Original Proposal (Top-Level Catch):
* Fails because catch is at the top and can't see data.
* Fix requires creating a nested block and putting catch at the top of that.
// ❌ Original Proposal (Awkward)
function Example() {
// 1. Must create a block
{
// 2. Must put catch at the top
catch {
e => log(data) // ✅ Works, but reads backwards
}
step2(data)
}
// 3. Wait, where do I define 'data'?
// If I define it inside the block, catch can't see it.

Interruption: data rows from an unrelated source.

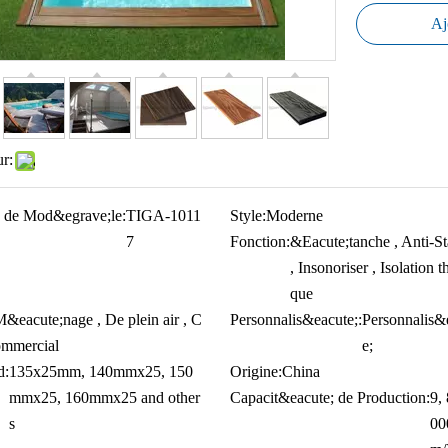
Aj
ur:
 de Mod&egrave;le:
TIGA-1011
Style:
Moderne
7
Fonction:
&Eacute;tanche , Anti-St
, Insonoriser , Isolation 
que
&eacute;nage , De plein air , C
Personnalis&eacute;:
Personnalis&
ommercial
e;
d:
135x25mm, 140mmx25, 150
Origine:
China
mmx25, 160mmx25 and other
Capacit&eacute; de Production:
9,
s
00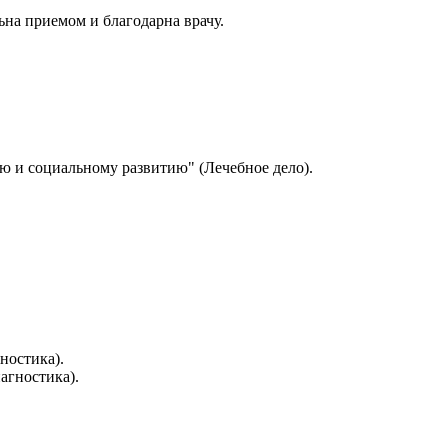
на приемом и благодарна врачу.
ю и социальному развитию" (Лечебное дело).
.
ностика).
агностика).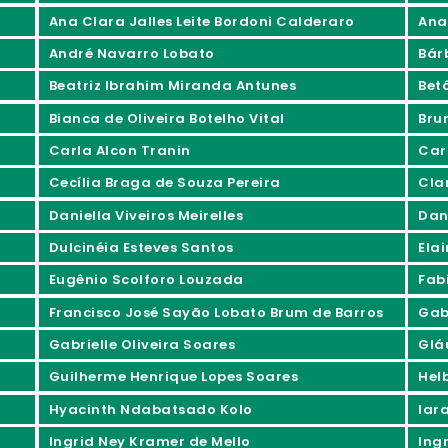
Ana Clara Jalles Leite Bordoni Calderaro
Ana
André Navarro Lobato
Bár
Beatriz Ibrahim Miranda Antunes
Bet
Bianca de Oliveira Botelho Vital
Bru
Carla Alcon Tranin
Car
Cecília Braga de Souza Pereira
Cla
Daniella Viveiros Meirelles
Dan
Dulcinéia Esteves Santos
Ela
Eugênio Scolforo Louzada
Fab
Francisco José Sayão Lobato Brum de Barros
Gabr
Gabrielle Oliveira Soares
Glá
Guilherme Henrique Lopes Soares
Hel
Hyacinth Ndabatsado Kolo
Iar
Ingrid Ney Kramer de Mello
Ing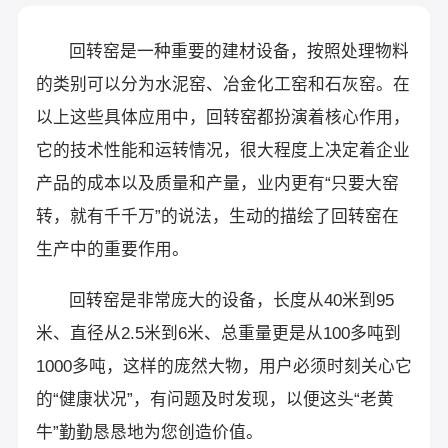
回转窑是一种重要的建材设备，按照处理物料
的类别可以分为水泥窑、冶金化工窑和石灰窑。在
以上这些具体应用中，回转窑都扮演着核心作用，
它的技术性能和运转情况，很大程度上决定着企业
产品的成本以及质量和产量，业内更有“只要大窑
转，就有千千万”的说法，生动的描绘了回转窑在
生产中的重要作用。
回转窑是非常庞大的设备，长度从40米到95
米、直径从2.5米到6米、总重量更是从100多吨到
1000多吨，这样的庞然大物，用户必须时刻关心它
的“健康状况”，有问题及时发现，以便这头“老黄
牛”勤勤恳恳地为您创造价值。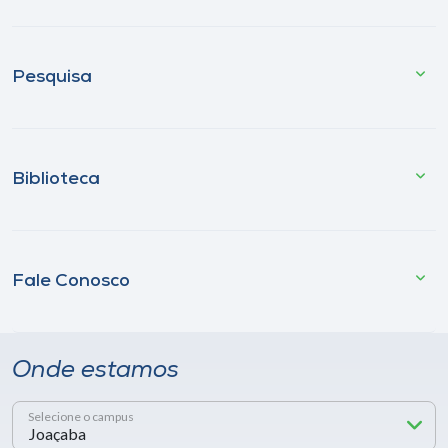
Pesquisa
Biblioteca
Fale Conosco
Onde estamos
Selecione o campus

// If I define it outside, I have to separate declaration and usage.
let data = step1() // ❌ Wait, this needs to be BEFORE the block for catch to see it
}
New Proposal (Trailing Catch): * Natural linear flow. Define data, start block, handle error at end.

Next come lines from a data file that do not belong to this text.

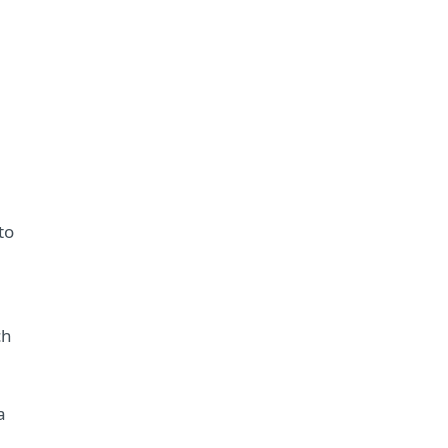
to
ch
a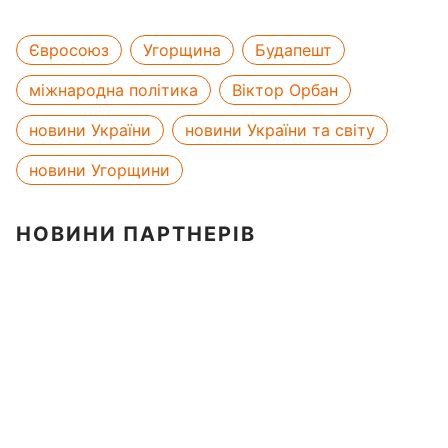
Євросоюз
Угорщина
Будапешт
міжнародна політика
Віктор Орбан
новини України
новини України та світу
новини Угорщини
НОВИНИ ПАРТНЕРІВ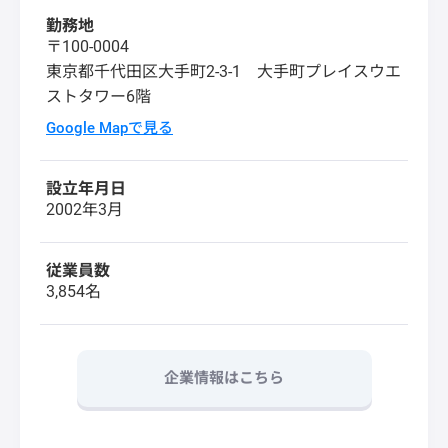
勤務地
〒100-0004
東京都千代田区大手町2-3-1 大手町プレイスウエ
ストタワー6階
Google Mapで見る
設立年月日
2002年3月
従業員数
3,854名
企業情報はこちら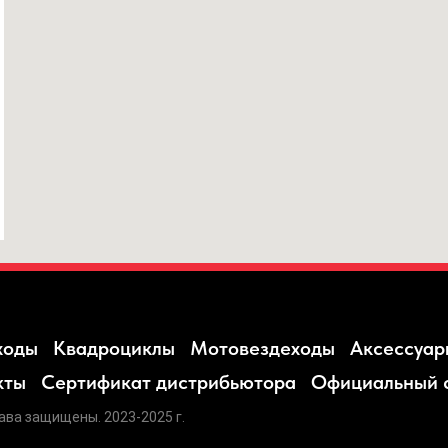
ходы
Квадроциклы
Мотовездеходы
Аксессуар
кты
Сертификат дистрибьютора
Официальный 
ава защищены. 2023-2025 г.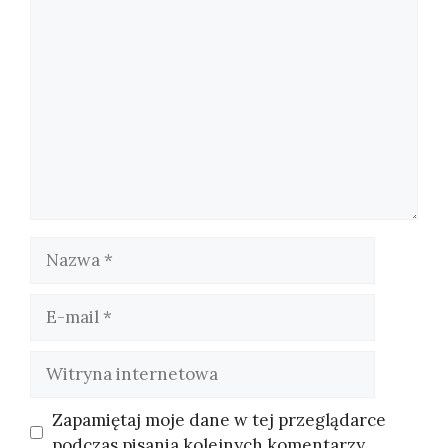
Komentarz
Nazwa
E-
mail
Witryna
internetowa
Zapamiętaj moje dane w tej przeglądarce
podczas pisania kolejnych komentarzy.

// ✅ Trailing Catch (Natural)
function Example() {
let data = step1()
{
step2(data)
} catch {
e => log(data) // ✅ Works perfectly. 'data' is in outer scope.
}
}
Addressing the Feedback
| Feedback | Top-Level Catch | Trailing Catch |
|---|---|---|
| "Control Flow Inversion" | Bad: "Handle first, compute later" | Good: "Compute, then handle if failed" |
| "Variable Access" | Bad: Must hoist variables or nest awkwardly | Good: Access to all prior variables naturally |
| "Nesting" | Medium: Requires catch { ... } block inside scopes |
Good: Uses standard { ... } catch { ... } blocks |
| "Diff Size" | Excellent: Additive at top | Good: Additive at bottom (still no re-indenting of body) |
Conclusion
Trailing Catch retains the primary benefit of the original proposal—no indentation of the happy path—while resolving the cognitive dissonance of "handling errors before they happen." It aligns BAML more closely with the mental model of try/catch (without the try keyword or indentation penalty) and solves the variable scoping issues by placing the handler lexically after the variable definitions it depends on.